**TASK TO CARRY OUT:** In the data that follows, give the number of lines containing the word "shift". Offer no additional comment.

Stored data entries:
· · · · ·
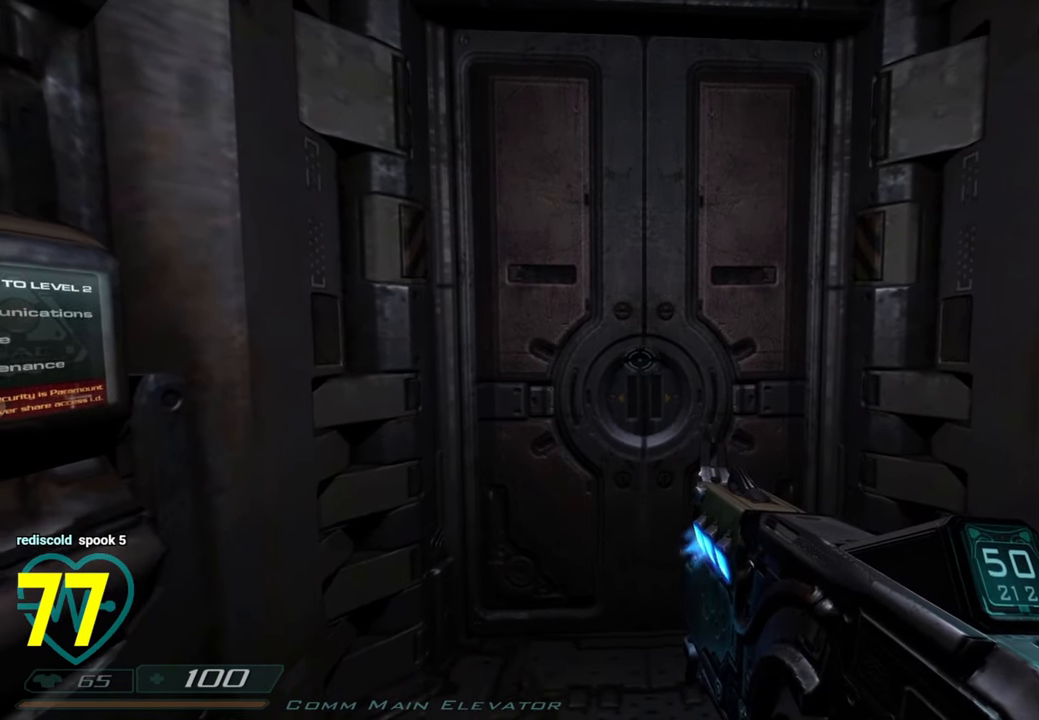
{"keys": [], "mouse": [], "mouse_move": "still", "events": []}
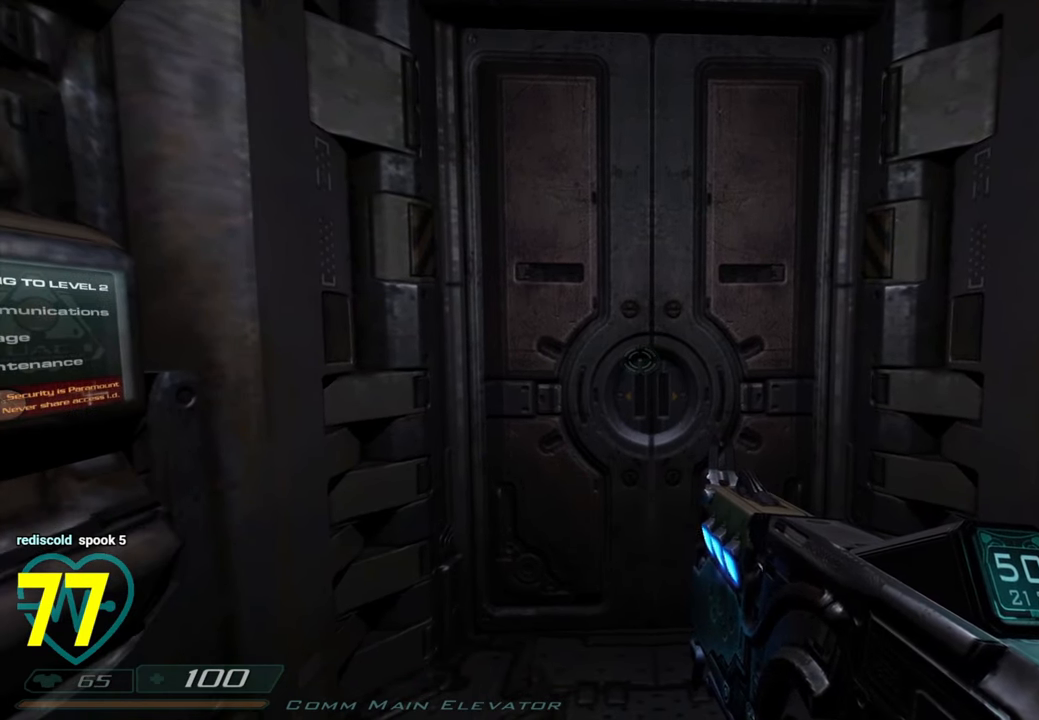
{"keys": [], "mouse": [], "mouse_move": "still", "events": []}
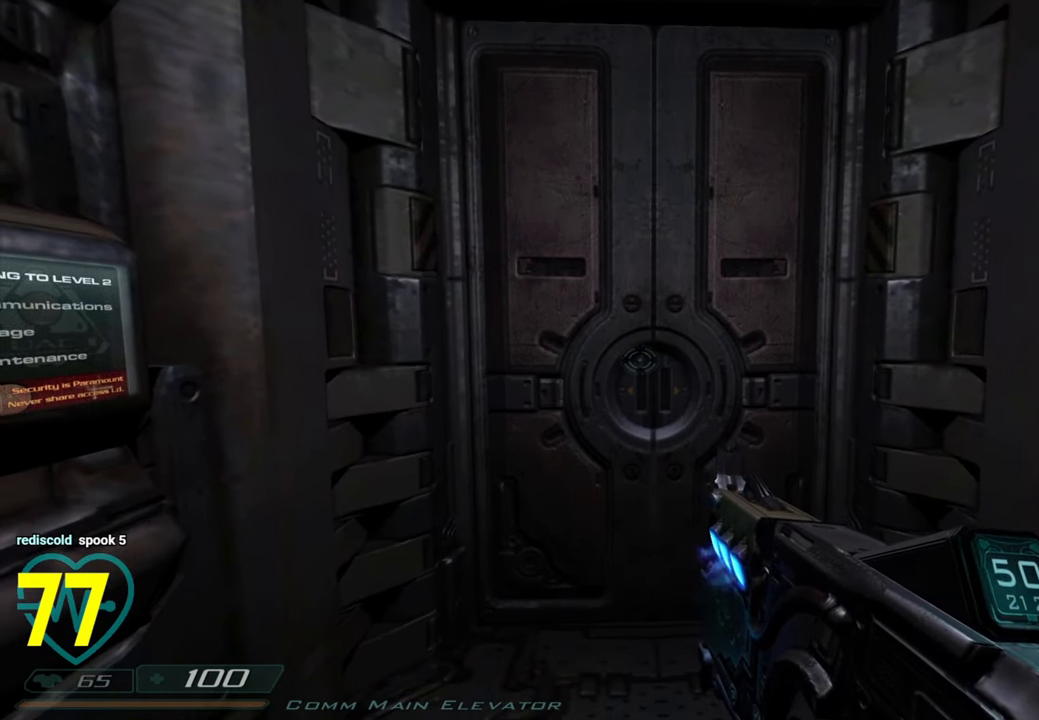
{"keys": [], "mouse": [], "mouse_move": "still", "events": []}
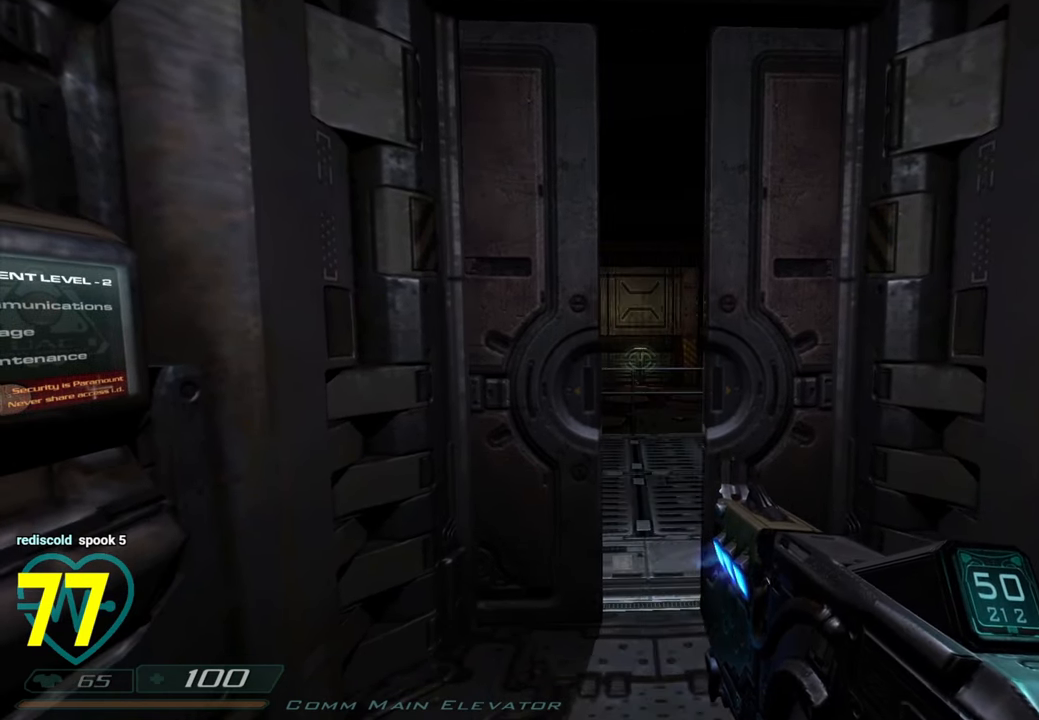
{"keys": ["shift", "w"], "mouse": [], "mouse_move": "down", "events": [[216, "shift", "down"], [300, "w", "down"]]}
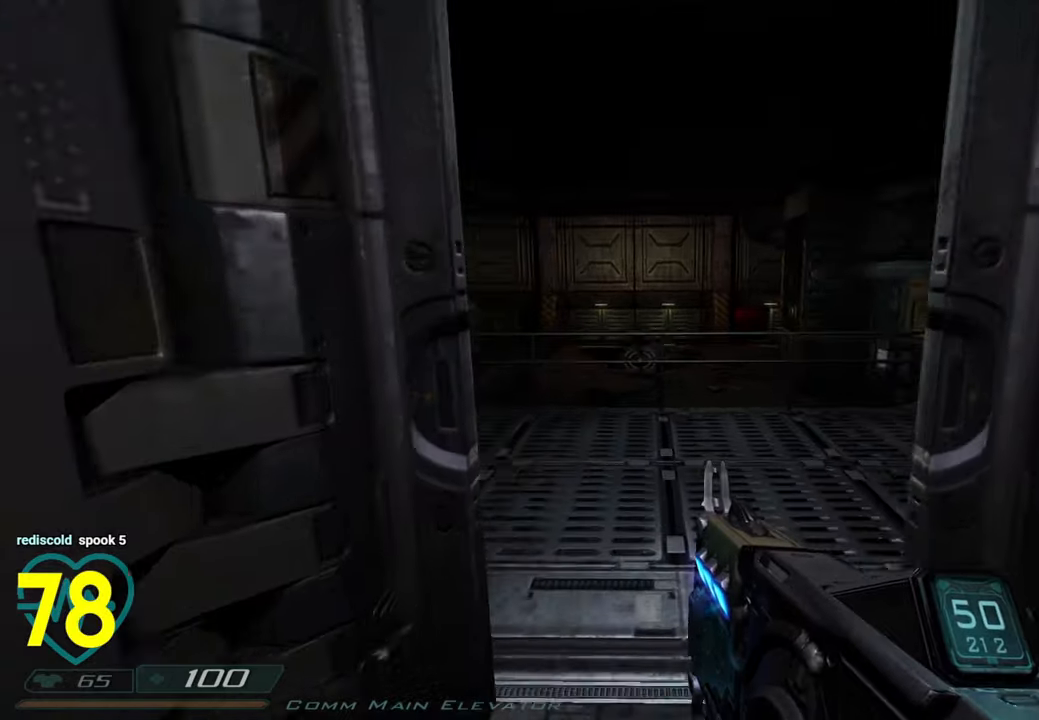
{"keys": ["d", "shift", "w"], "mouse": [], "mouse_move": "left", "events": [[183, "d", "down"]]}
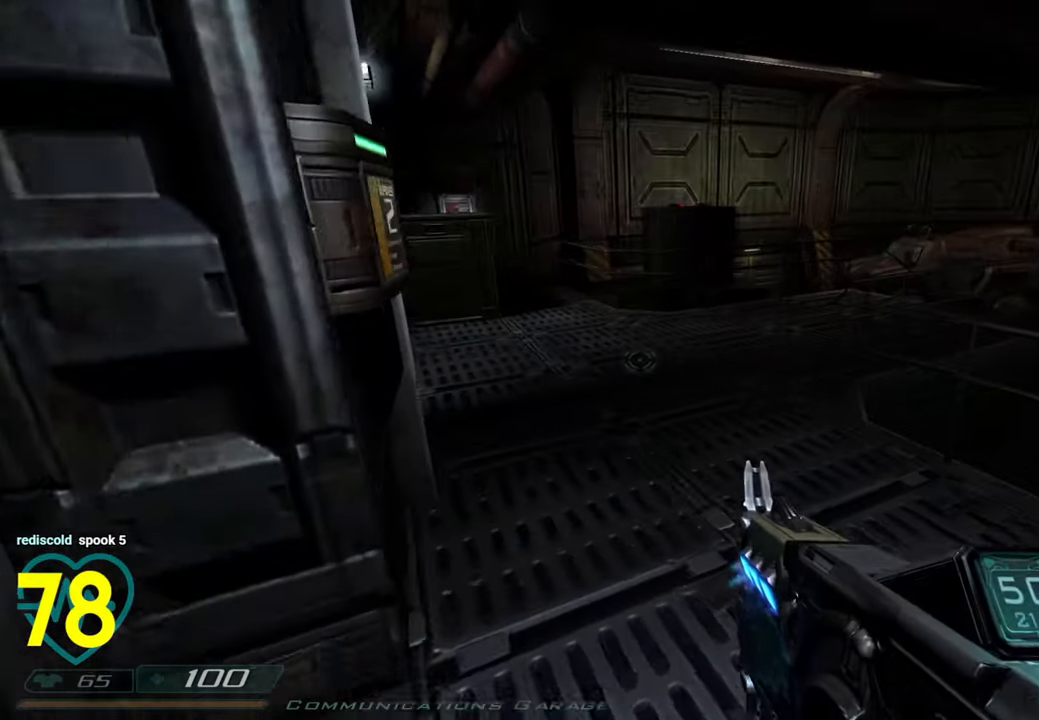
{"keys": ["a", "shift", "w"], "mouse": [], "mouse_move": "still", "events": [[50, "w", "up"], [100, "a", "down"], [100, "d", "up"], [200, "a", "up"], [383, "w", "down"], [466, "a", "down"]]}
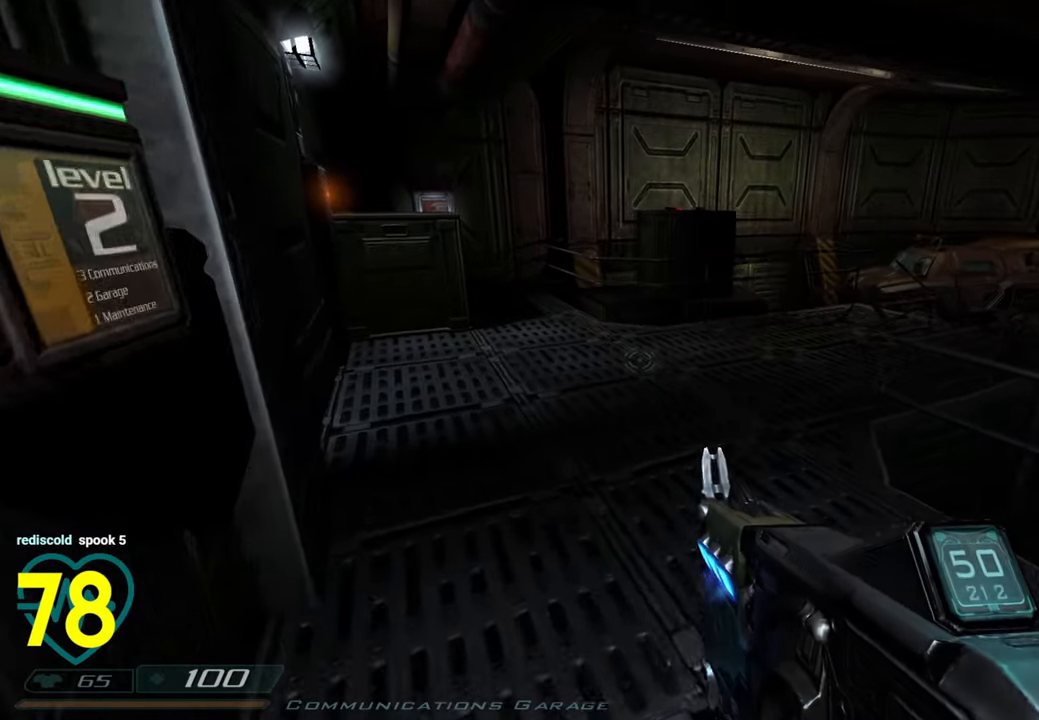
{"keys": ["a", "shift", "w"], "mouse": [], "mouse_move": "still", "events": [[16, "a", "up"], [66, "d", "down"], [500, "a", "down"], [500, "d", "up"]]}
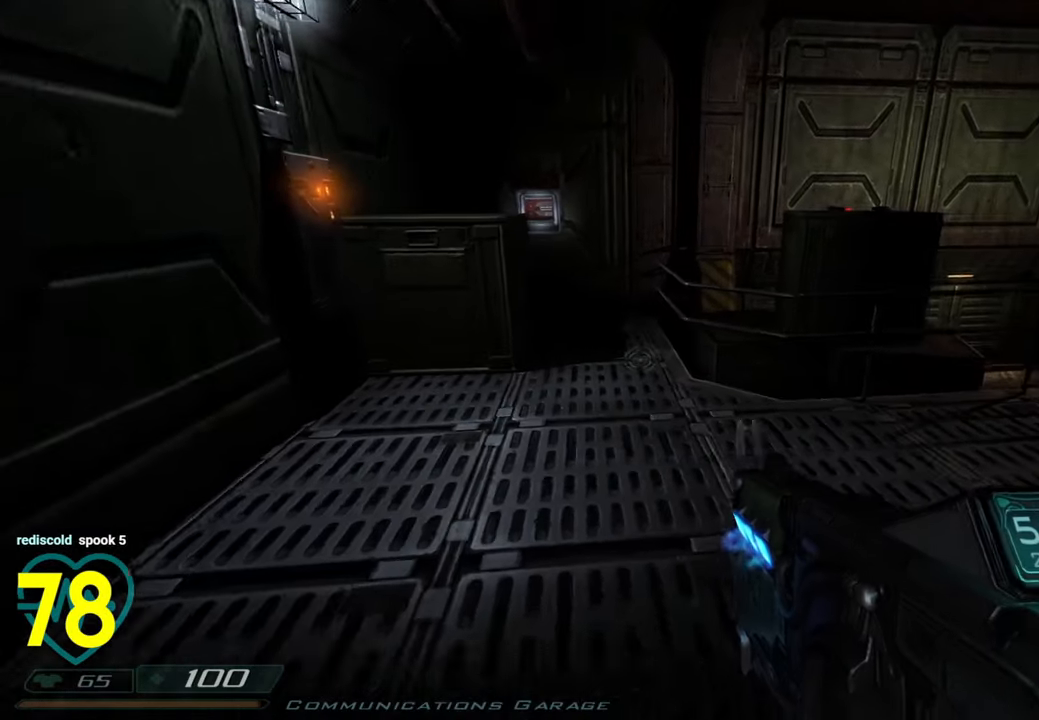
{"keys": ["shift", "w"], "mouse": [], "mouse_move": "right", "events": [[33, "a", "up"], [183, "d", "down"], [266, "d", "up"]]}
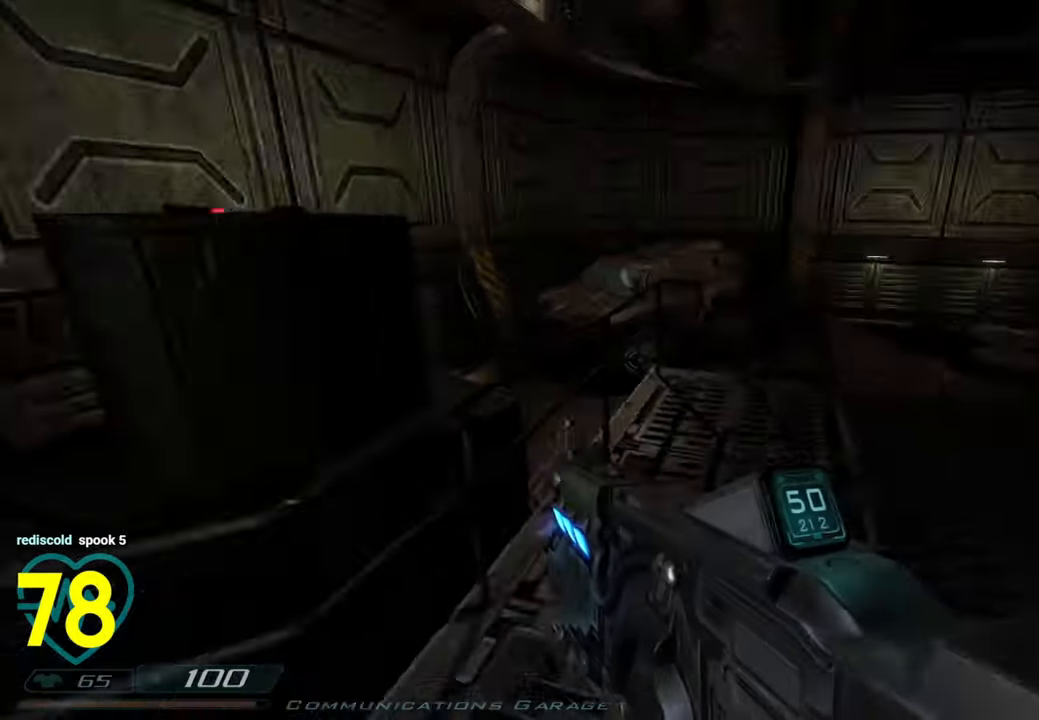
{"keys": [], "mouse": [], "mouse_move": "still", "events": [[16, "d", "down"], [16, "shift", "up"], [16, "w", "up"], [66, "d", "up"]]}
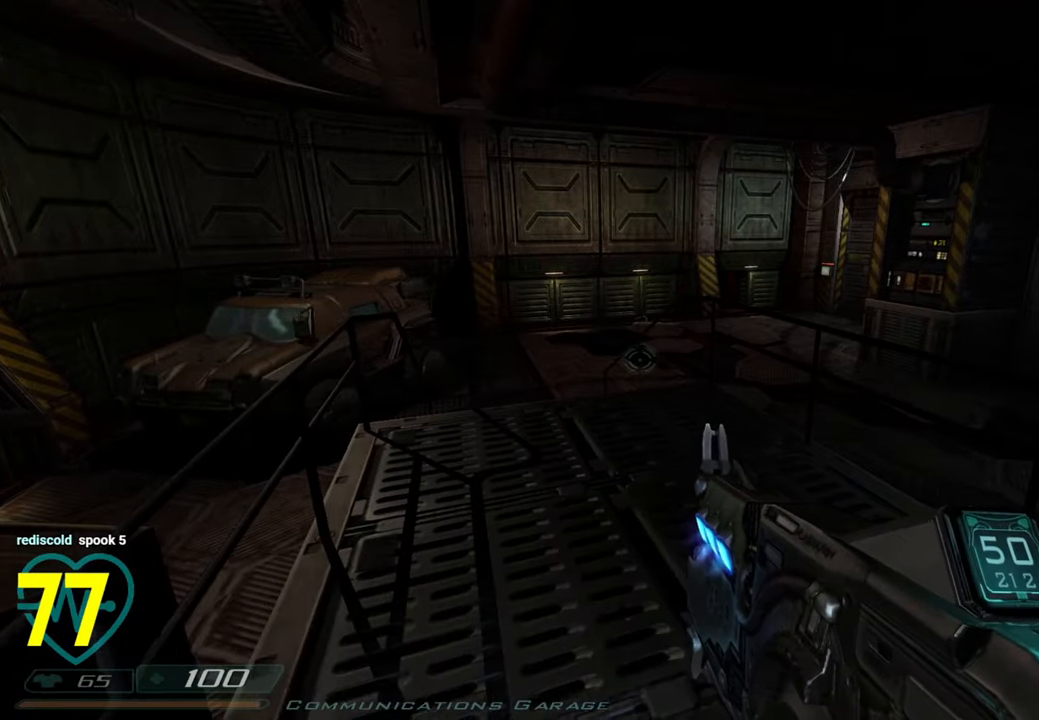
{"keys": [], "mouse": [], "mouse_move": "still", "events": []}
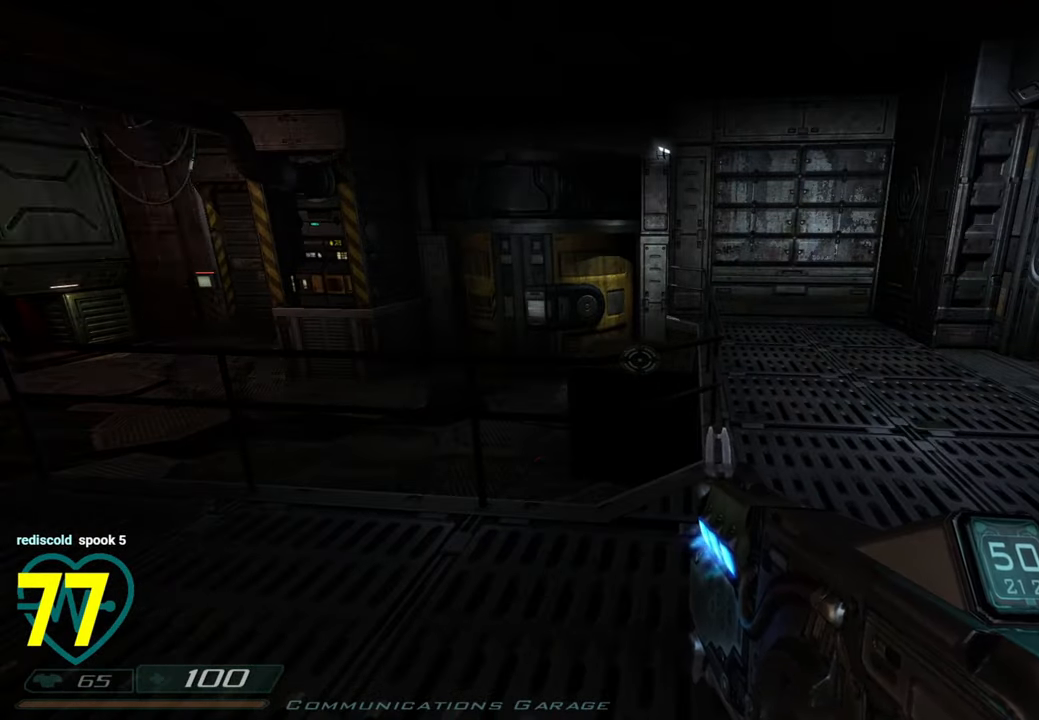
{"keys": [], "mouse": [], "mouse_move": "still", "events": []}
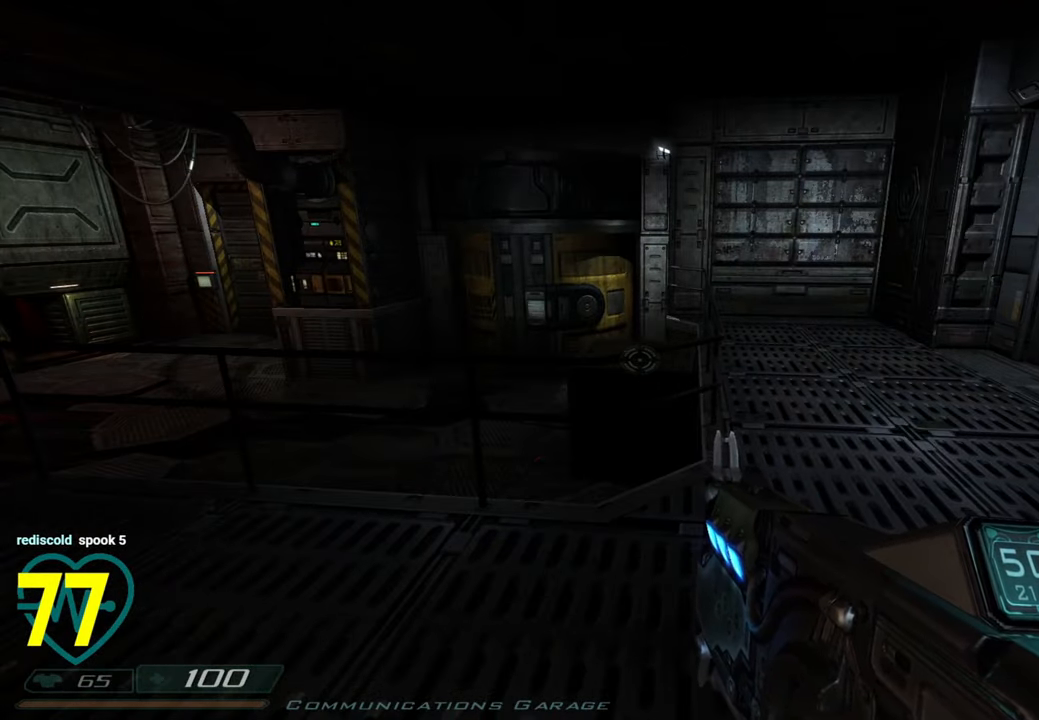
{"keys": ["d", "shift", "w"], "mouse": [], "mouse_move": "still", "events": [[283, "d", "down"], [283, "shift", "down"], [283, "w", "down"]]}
· · · · ·
**RESULT:** 7